OBJECTIVES: We sought to investigate the benefit, predictors of procedural success, and safety of pre-procedural intra-coronary fibrin-specific lytic infusion (ICL) in patients with failed prior percutaneous coronary intervention (PCI) for chronic total occlusions (CTO).
BACKGROUND: Percutaneous coronary intervention for CTO remains a challenge with a high incidence of procedural failure secondary to inability to cross the occlusion with the guidewire.
METHODS: Eighty-five patients who underwent unsuccessful PCI procedures of CTO (more than three months duration) had a repeat attempt of recanalization with the use of pre-procedural ICL. Patients received a weight-adjusted dose of either alteplase (tPA) (2 to 5 mg/h) or tenecteplase (TNK) (0.5 mg/h) for a total of 8 h. The total dose of ICL therapy was infused split between the guiding catheter and an intracoronary infusion catheter. A step-down multivariate logistic regression analysis was completed to determine the best predictors of procedural success. In-hospital major adverse cardiac events (MACE) including myocardial infarction, acute reocclusion, stroke, and death, as well as bleeding complications, were also examined.
RESULTS: The procedure was successful in 46 of 85 cases (54%). Four of 85 (5%) contained dissections that did not result in perforations, tamponade, or MACE. The incidence of groin complications was 7 of 85 (8%) and of bleeding complications requiring transfusions was 3 of 85 (3.5%).

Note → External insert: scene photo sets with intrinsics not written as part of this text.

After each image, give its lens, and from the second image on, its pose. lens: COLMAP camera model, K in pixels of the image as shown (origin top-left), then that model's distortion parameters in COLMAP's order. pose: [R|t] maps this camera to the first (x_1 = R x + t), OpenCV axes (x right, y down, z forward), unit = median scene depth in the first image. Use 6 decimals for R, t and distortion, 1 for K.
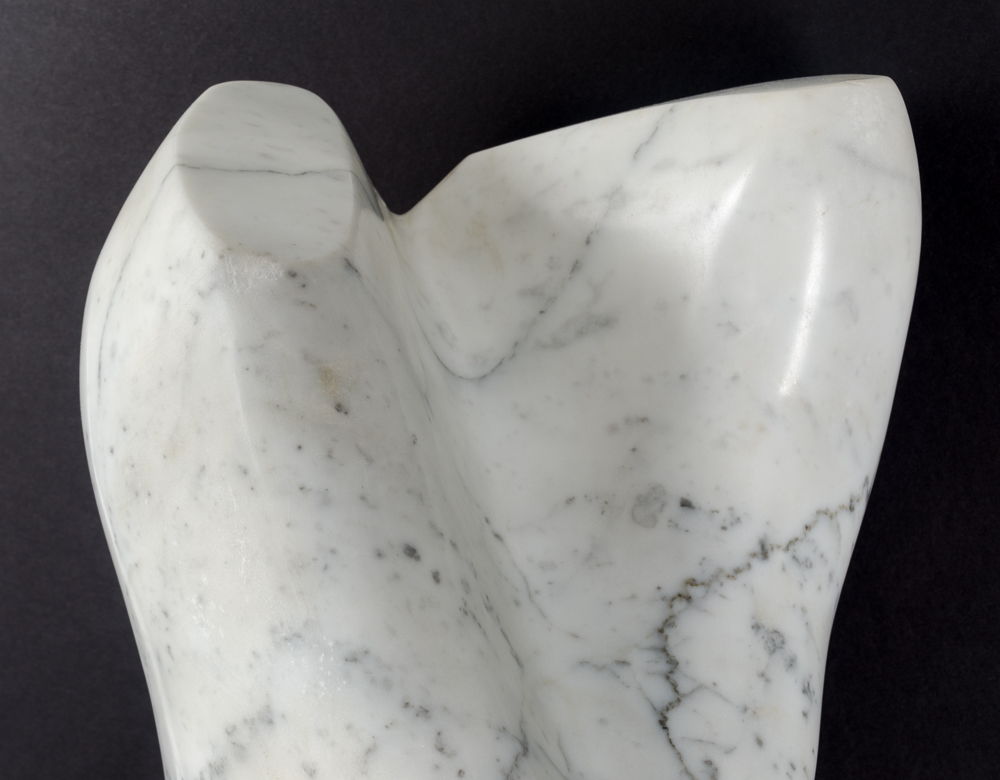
lens RADIAL K [[1425.2, 0, 473.1], [0, 1425.2, 388.5], [0, 0, 1]] dist [-0.000215, -0.012907]
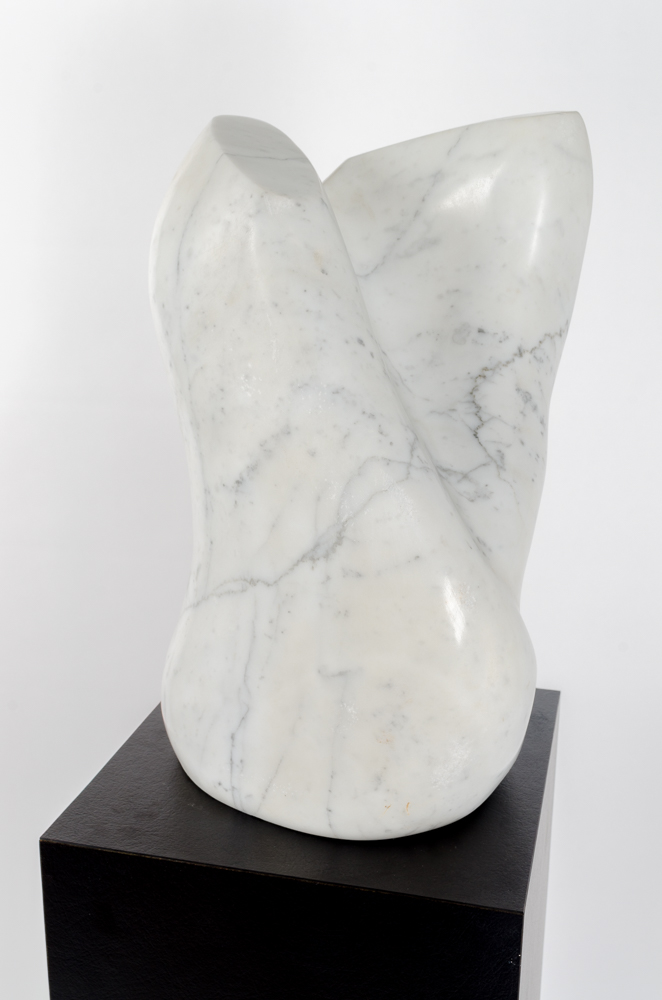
lens RADIAL K [[1223.0, 0, 331.0], [0, 1223.0, 500.0], [0, 0, 1]] dist [0.005352, 0.005169]
pose [[0.990188, -0.034772, 0.135347, -0.299488], [0.027428, 0.998068, 0.055748, 0.219050], [-0.137024, -0.051489, 0.989229, -0.672222]]
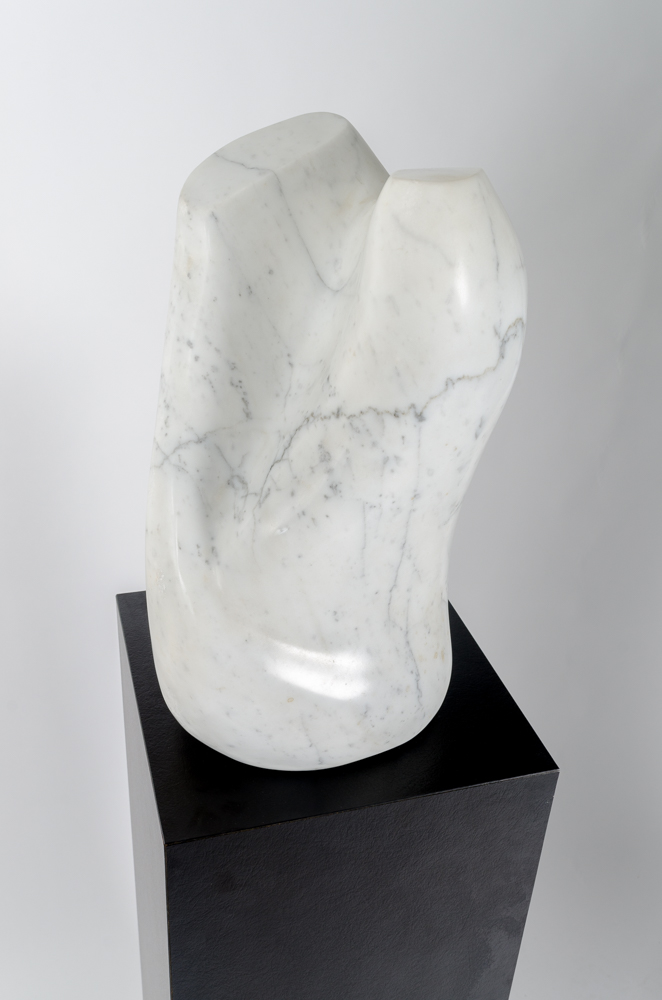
lens RADIAL K [[1016.7, 0, 331.0], [0, 1016.7, 500.0], [0, 0, 1]] dist [-0.004802, 0.000262]
pose [[0.567140, 0.435394, -0.699131, 1.237836], [-0.236392, 0.899185, 0.368218, -0.293827], [0.788968, -0.043562, 0.612888, 0.133448]]
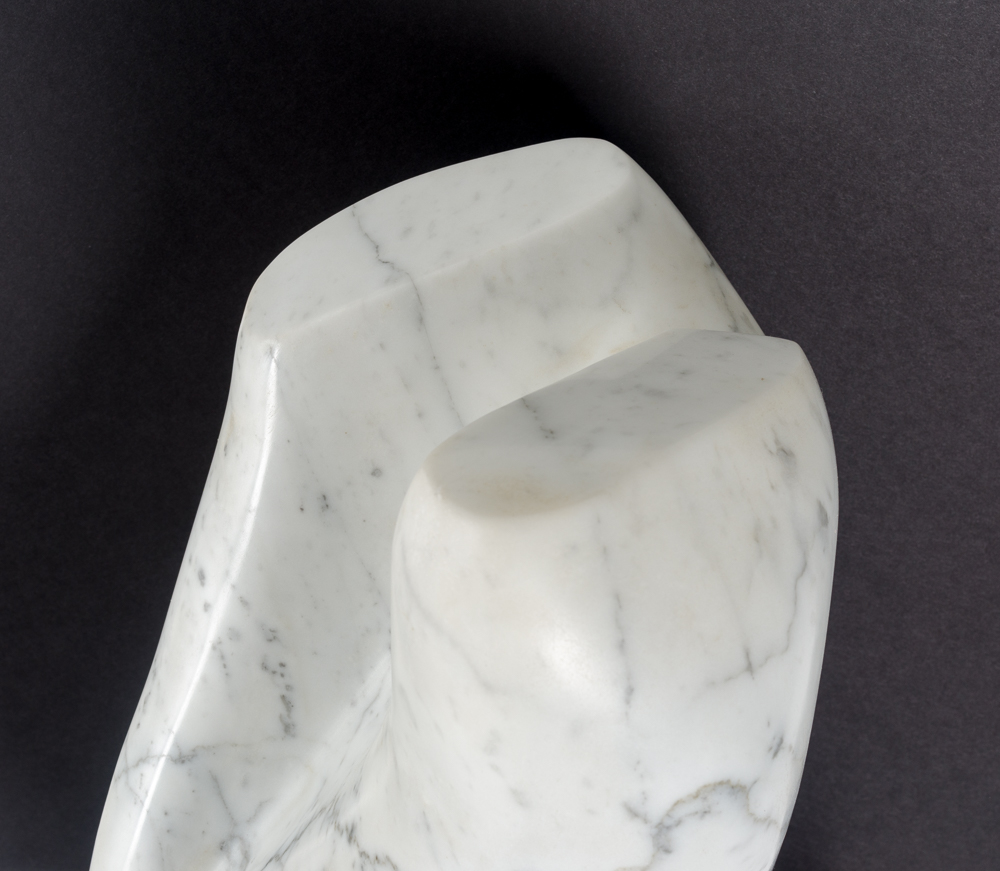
lens RADIAL K [[1620.6, 0, 500.0], [0, 1620.6, 435.5], [0, 0, 1]] dist [-0.017348, 0.102458]
pose [[0.136616, 0.554453, -0.820925, 0.968020], [-0.250371, 0.821116, 0.512916, -0.692271], [0.958463, 0.135463, 0.250997, 0.795278]]
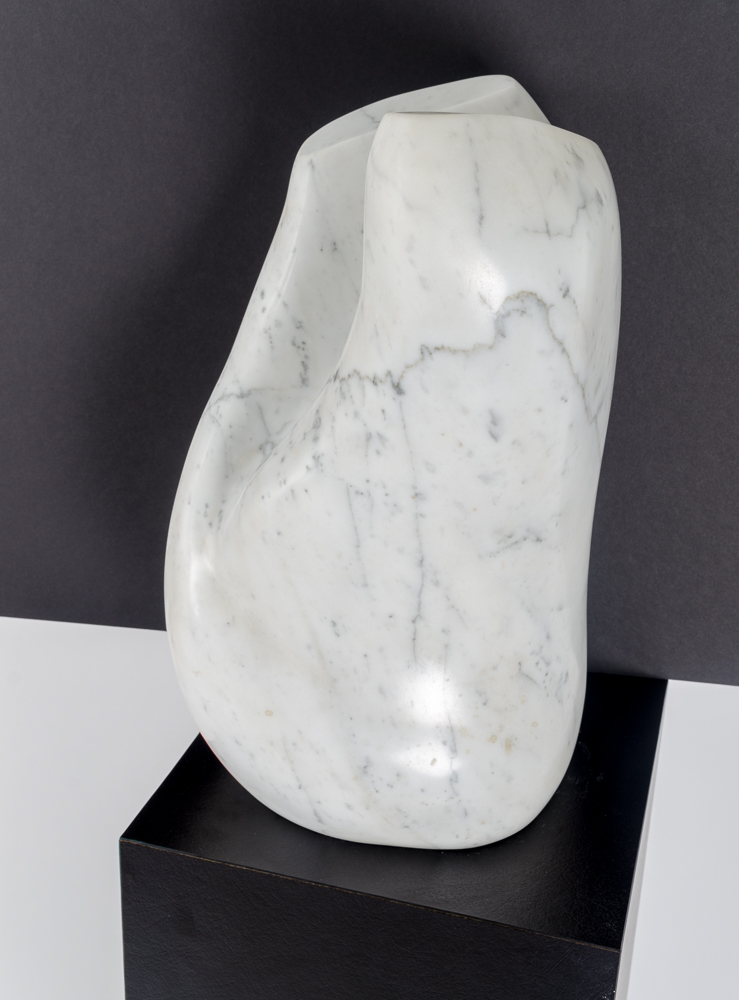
lens RADIAL K [[1360.7, 0, 373.2], [0, 1360.7, 448.9], [0, 0, 1]] dist [-0.001717, 0.013377]
pose [[0.032444, 0.365010, -0.930438, 1.785277], [-0.260699, 0.901793, 0.344682, -0.389352], [0.964875, 0.231382, 0.124415, 0.867692]]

On multivariate analysis, predictors of success were tapering morphology (odds ratio, 15.5; 95% confidence interval, 3.73 to 63; p = 0.0002) and lack of bridging collaterals (odds ratio, 5.08; 95% confidence interval, 1.53 to 17; p = 0.008).
CONCLUSIONS: Intracoronary infusion of fibrin-specific thrombolytic therapy may provide a valuable and safe option for facilitating percutaneous revascularization of CTO.